Changing Up Strategic Planning for School Buildings–or Same Old, Same Old?

On Monday July 11, the council’s education committee will hold a hearing on legislation proposed by the committee chair, David Grosso, on amending existing laws governing the master facilities plan for public schools in DC.

The new legislation (called the Planning Actively for Comprehensive Education Facilities act, B21-777) would require a 10-year (not 5-year, as currently) Master Facilities Plan and a 6-year (not 1-year, as currently) DCPS Capital Improvement Plan.

It would also call for a twice yearly (not annual, as currently) supplement to the master facilities plan.

Grosso’s blog notes that the master facilities plan (MFP) “considers the facility planning needs of each local education agency (LEA) in the District of Columbia.”

(Every charter school is its own LEA. DCPS is one (giant) LEA.)

Apparently, the bill punishes LEAs by reducing funding if their data is not submitted in “a timely manner.”

Possibly related:

Months ago, I inquired with staffers of the deputy mayor for education (DME) about a list of so-called excess public school properties. The current MFP (p. 6) notes that a list of these properties would be promulgated by April 1.

I didn’t get a response–but I did find the list, finally, this week. It was put on the DME website quietly on May 16.

Theoretically, this list should have a rationale published as well–that is, any school designated as excess needs to have public documentation that it has no other use by the city. (Still waiting for that for the Gibbs school; after all these years, I expect we won’t get it for this list, either.)

Also related:

Earlier this week, the deputy mayor for education (DME) released a request for offers (RFO) for two closed DCPS school buildings. There was utterly NO fanfare: indeed, but for the appearance of a little tagged link on the homepage of the DME under “Top Projects and Initiatives” with the intriguing  note, “Facilities: Summer 2016 Request for Offer,” I would never have known this had occurred.

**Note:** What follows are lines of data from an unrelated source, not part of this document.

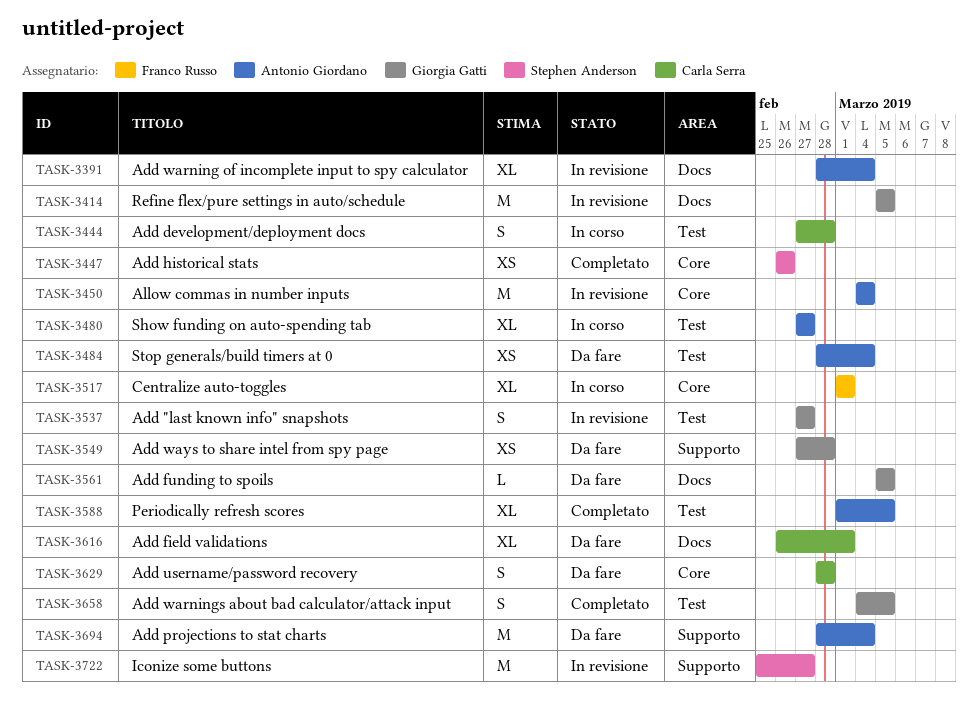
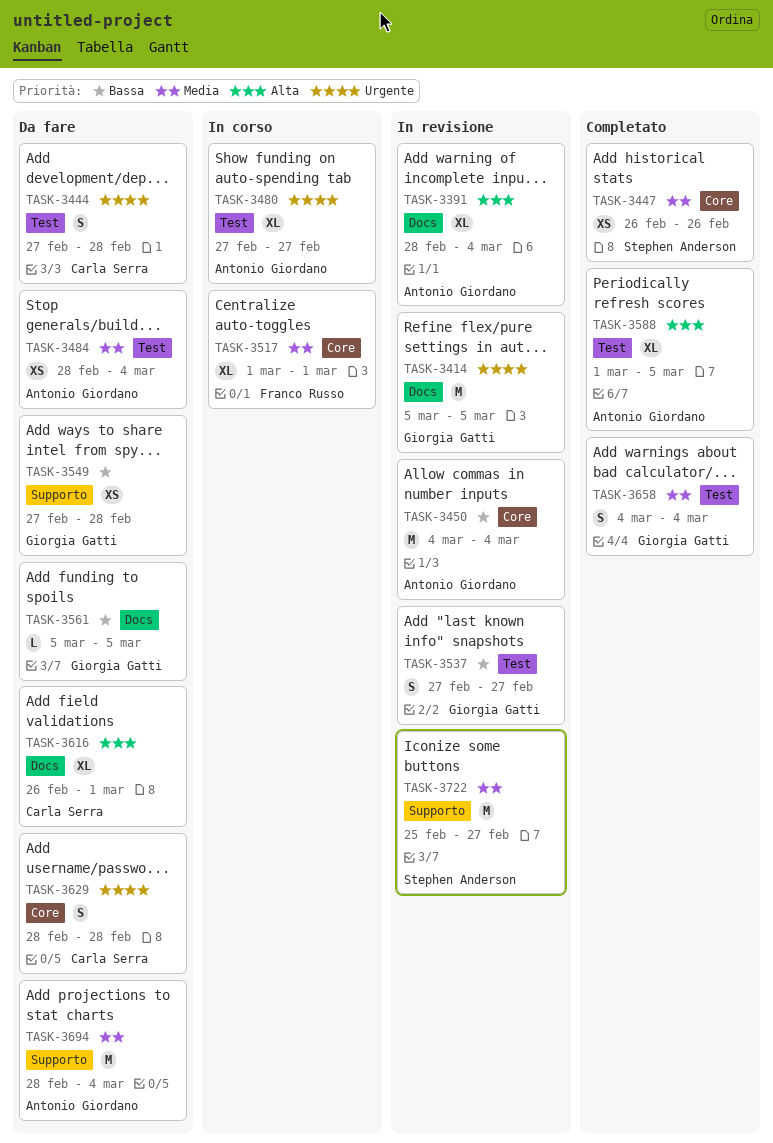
TASK-3444, status: In corso -> Da fare
TASK-3658, due: Mar 5 -> Mar 4

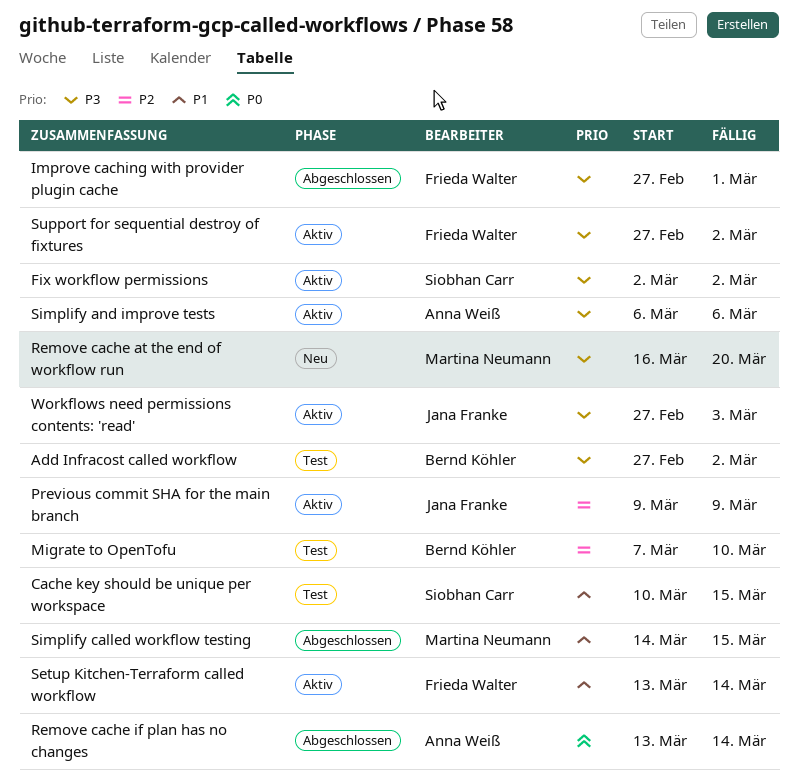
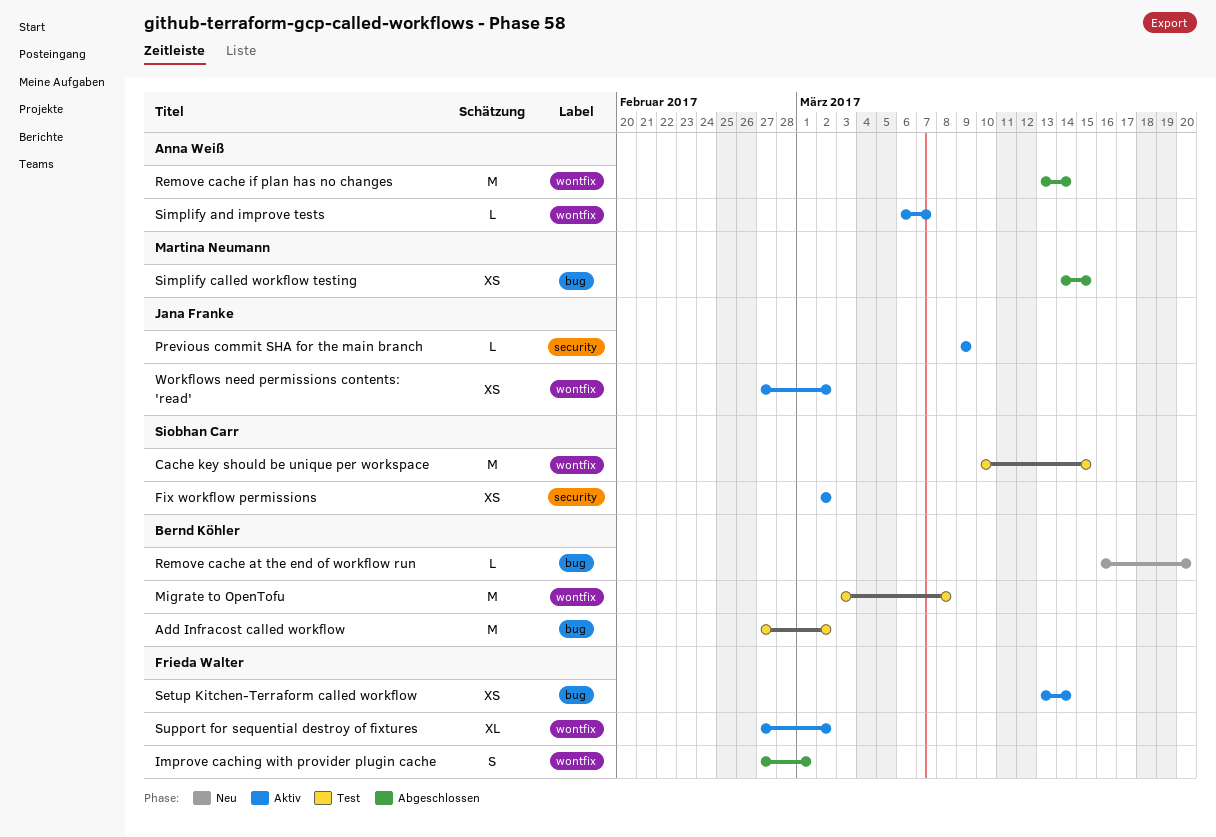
Migrate to OpenTofu, start: Mar 7 -> Mar 3
Migrate to OpenTofu, due: Mar 10 -> Mar 8
Remove cache at the end of workflow run, owner: Martina Neumann -> Bernd Köhler
Simplify and improve tests, due: Mar 6 -> Mar 7
Workflows need permissions contents: 'read', due: Mar 3 -> Mar 2

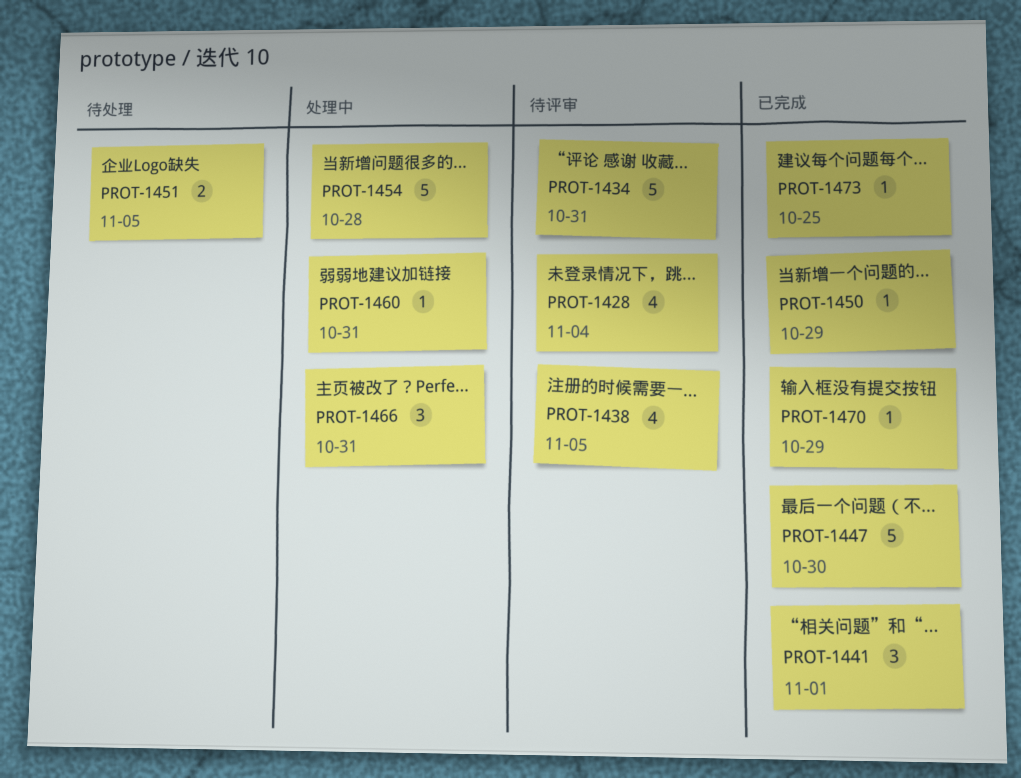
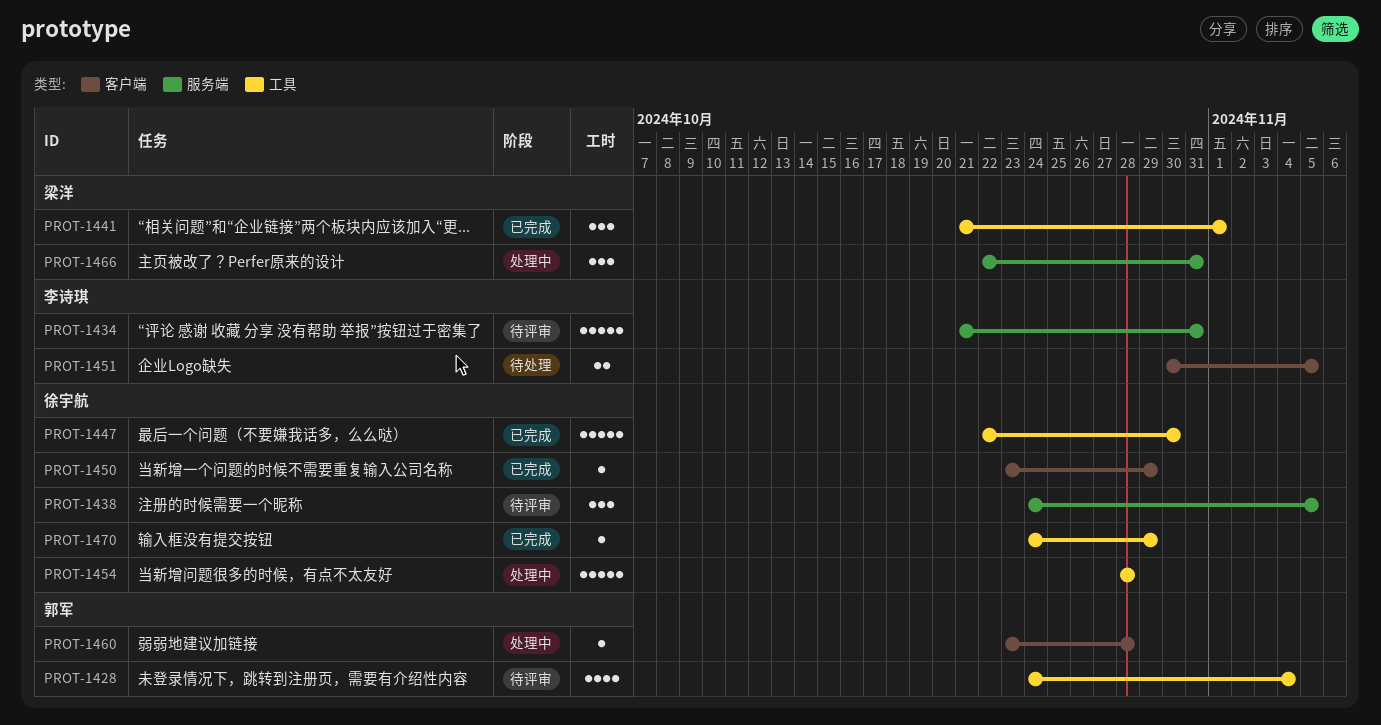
PROT-1438, estimate: 4 -> 3
PROT-1460, due: Oct 31 -> Oct 28
PROT-1473: present -> none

That very well may have been the point.

The deadlines for this RFO are quite close: July 11 and August 9, for Keene and PR Harris, respectively. There was no notice in the DC Register for the RFO, although to be fair, the use of these schools for charters was announced with some fanfare in February, with political donors and charter advocates rejoicing.

Hmm: Done deal?

To be sure, the DME held much more recent public meetings about both schools, and what the public might want in a charter school in each locale–neither of which I could find any reference to before the meetings had occurred.

That is, the meeting for Keene, for instance, occurred on May 19; according to the date on the DME website, the notice was posted there on May 23. The meeting for Harris, meanwhile, was also posted on the DME website on May 23, but occurred on May 17.

It’s nice that the council wants to have a longer term view of comprehensive facilities planning in DC with the new legislation.

But between using dubious data for capacity estimates and utilization rates; lack of public notification for new school uses (see above); and lack of disclosure on other possible public uses for closed schools (ditto), it appears that this process is designed to exclude as many people as possible.

And where is the cross sector task force that supposedly has an eye on all of this? Yeah.

(Well, at least complete information for the next meeting of the task force and some subsequent ones is posted here (Tuesday, June 28, 101 Constitution NW, EducationCounsel, Suite 900, 6-8 pm.)